Heroku may send a SIGTERM to your application for various reasons, so I have created a handler to take care of some cleanup in case this happens. Some googling hasn't yielded any answers or examples on how to test this in RSpec. Here's the basic code:
Signal.trap('TERM') do
cleanup
end
def cleanup
puts "doing some cleanup stuff"
...
exit
end
What's the best way to test that this cleanup method is called when the program receives a SIGTERM?

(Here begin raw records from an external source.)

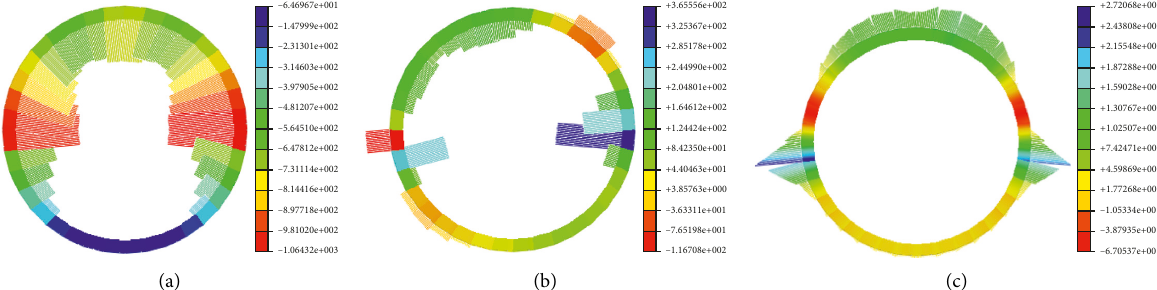
Figure 4: Internal force distribution of tunnel structure, (a) structural axial force cloud diagram, (b) structural shear force cloud diagram, and (c) structural bending moment cloud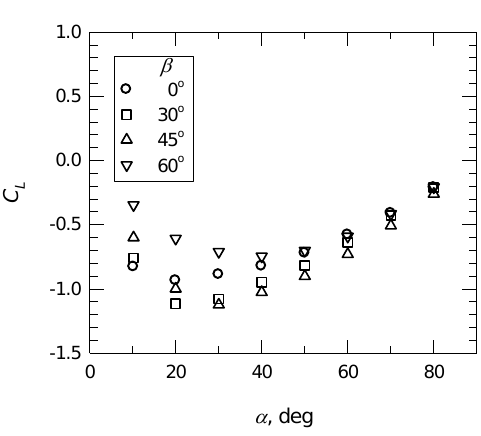
Figure 10. Lift coe ffi cient. Figure 10. Lift coefficient. Figure 10. Lift coefficient.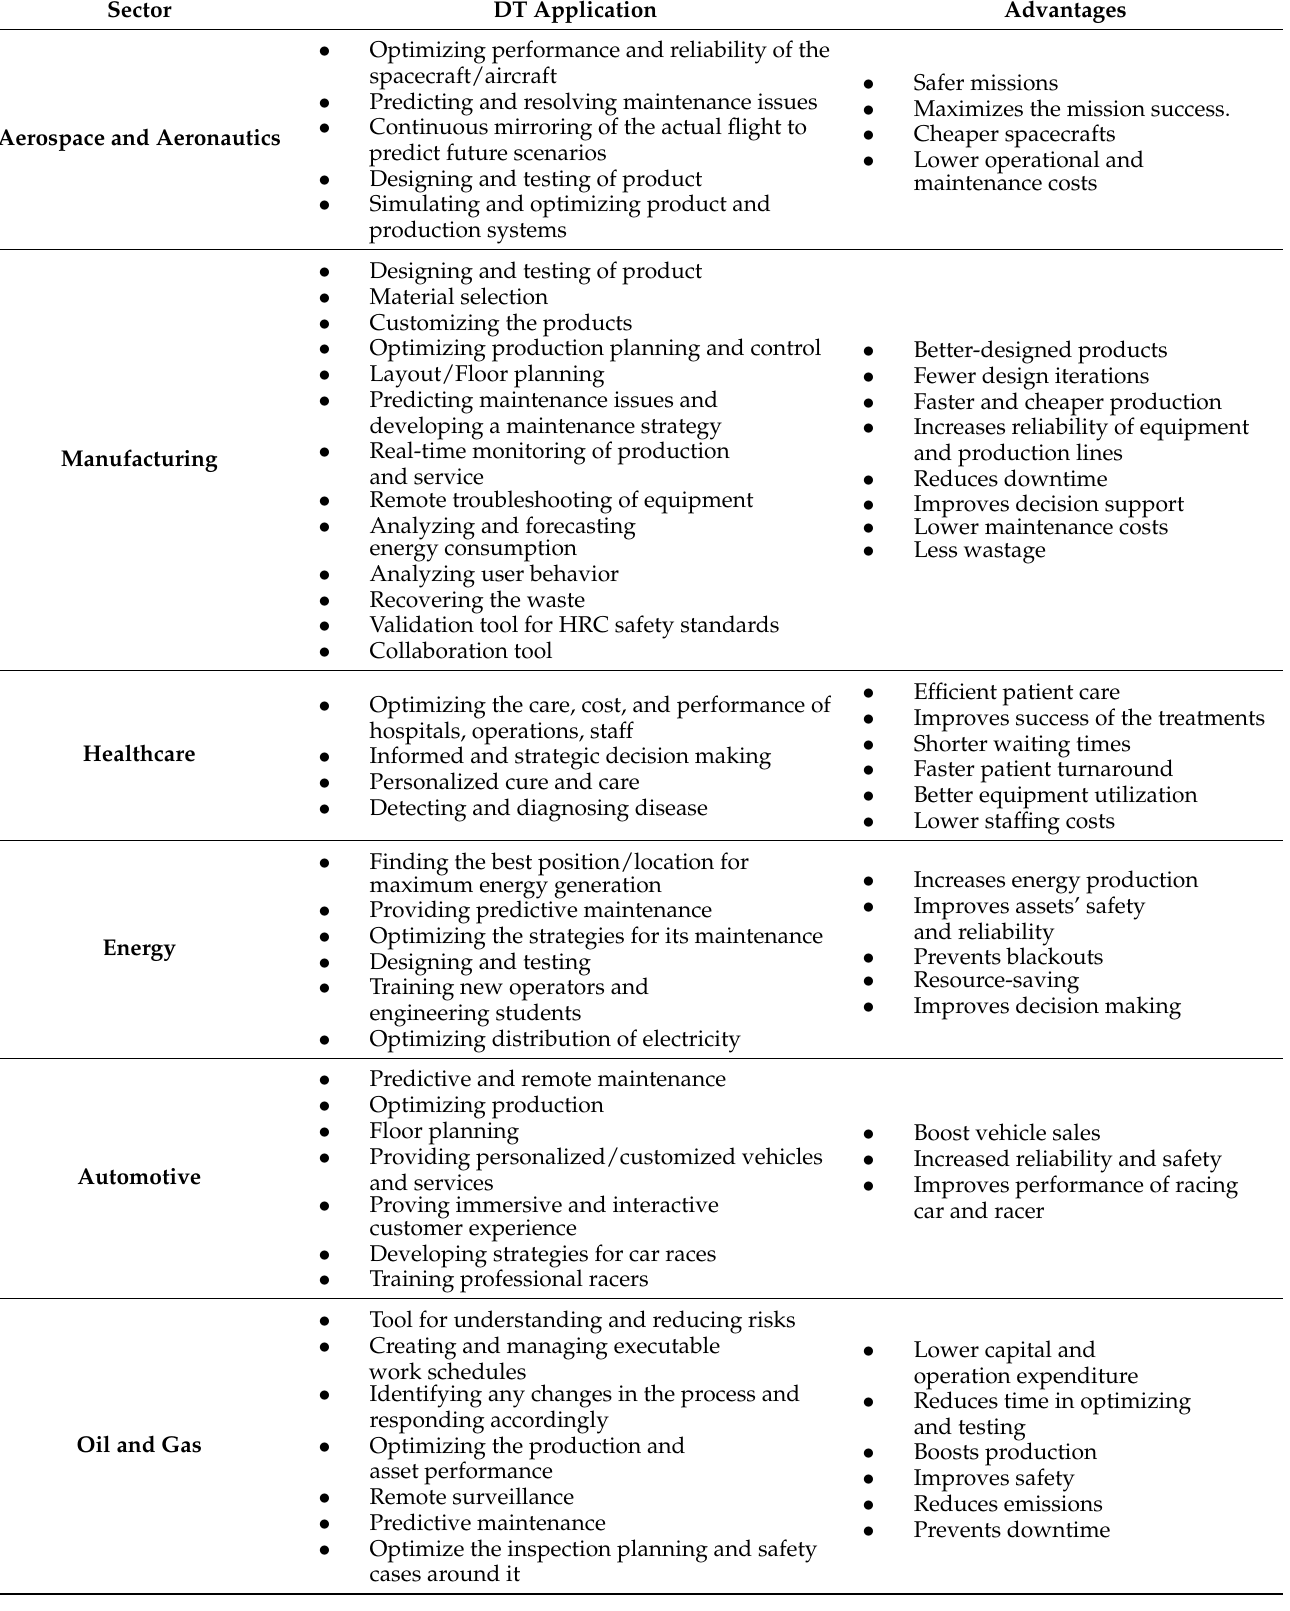
Table 3. Applications and advantages of DTs in different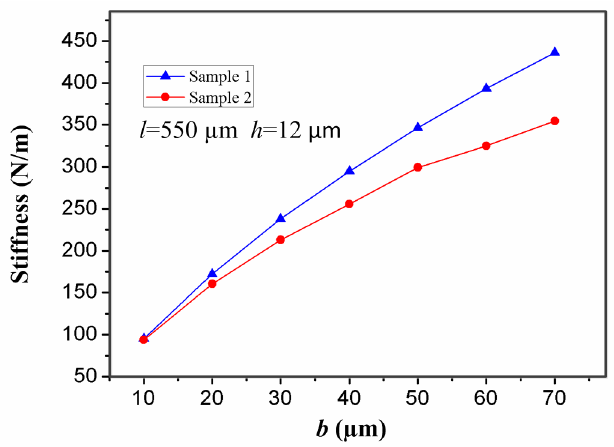
Figure 9. Effect of the width ( b ) of the stationary electrode in samples 1 and 2 on the stiffness of the stationary electrode when the thickness ( b ) and the length ( l ) of the stationary electrode are set as 12 µm and 550 µm, respectively.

Kill yourself! Send the signal to RSpec with Process.kill 'TERM', 0
and test that the handler is called. It's true that if the signal isn't trapped the test will crash rather than nicely reporting a failure, but at least you'll know there's a problem in your code.
For example:
class SignalHandler
def self.trap_signals
Signal.trap('TERM') { term_handler }
end
def self.term_handler
# ...
end
end
describe SignalHandler do
describe '#trap_signals' do
it "traps TERM" do
# The MRI default TERM handler does not cause RSpec to exit with an error.
# Use the system default TERM handler instead, which does kill RSpec.
# If you test a different signal you might not need to do this,
# or you might need to install a different signal's handler.
old_signal_handler = Signal.trap 'TERM', 'SYSTEM_DEFAULT'
SignalHandler.trap_signals
expect(SignalHandler).to receive(:term_handler).with no_args
Process.kill 'TERM', 0 # Send the signal to ourself
# Put the Ruby default signal handler back in case it matters to other tests
Signal.trap 'TERM', old_signal_handler
end
end
end
I merely tested that the handler was called, but you could equally well test a side effect of the handler.